Luogu P1850 [NOIP2016 提高组] 换教室 （概率DP）

https://www.luogu.com.cn/problem/P1850

• 因为是无向边，所以正着倒着做期望都行。
• 定义上到第i节课，精准交了j次申请，当前交没交申请的最小期望时间 f[i][j][0 / 1]
• 期望题的dp转移，不同决策间取min，一个决策包含了这个决策下的所有可能

一定要和背包的状态区分开，背包是前i个物品剩余体积为j的值， 这个题不一定是操作越多越好，所以第二维不能定义为“剩余操作”，必须是精准操作，这样根据状态的定义又要严格的初始化边界，转移的时候判断非法状态。

#include<bits/stdc++.h>
using namespace std;
#define IOS ios::sync_with_stdio(false) ,cin.tie(0), cout.tie(0);
//#pragma GCC optimize(3,"Ofast","inline")

--- 材料汇编 ---
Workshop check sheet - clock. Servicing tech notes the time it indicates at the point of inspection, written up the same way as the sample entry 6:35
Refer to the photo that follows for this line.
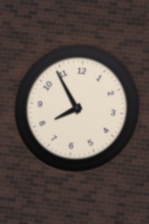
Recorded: 7:54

--- 题目要求 ---
A) 根据阅读文本，简要回答下列问题：
(i) 文中说正着倒着做期望都行，给出的原因是什么？
(ii) 状态 f[i][j][0 / 1] 中的 j 指什么？
(iii) 文中所说背包的状态是什么？
B) 把阅读文本中从"Luogu P1850 [NOIP2016"到"界，转移的时候判断非法状态。"的部分一字不差地照录下来。

--- 逐题答案 ---
A)
(i) 因为是无向边。
(ii) 上到第i节课时精准交了j次申请。
(iii) 前i个物品剩余体积为j的值。

B)
Luogu P1850 [NOIP2016 提高组] 换教室 （概率DP）

https://www.luogu.com.cn/problem/P1850

• 因为是无向边，所以正着倒着做期望都行。
• 定义上到第i节课，精准交了j次申请，当前交没交申请的最小期望时间 f[i][j][0 / 1]
• 期望题的dp转移，不同决策间取min，一个决策包含了这个决策下的所有可能

一定要和背包的状态区分开，背包是前i个物品剩余体积为j的值， 这个题不一定是操作越多越好，所以第二维不能定义为“剩余操作”，必须是精准操作，这样根据状态的定义又要严格的初始化边界，转移的时候判断非法状态。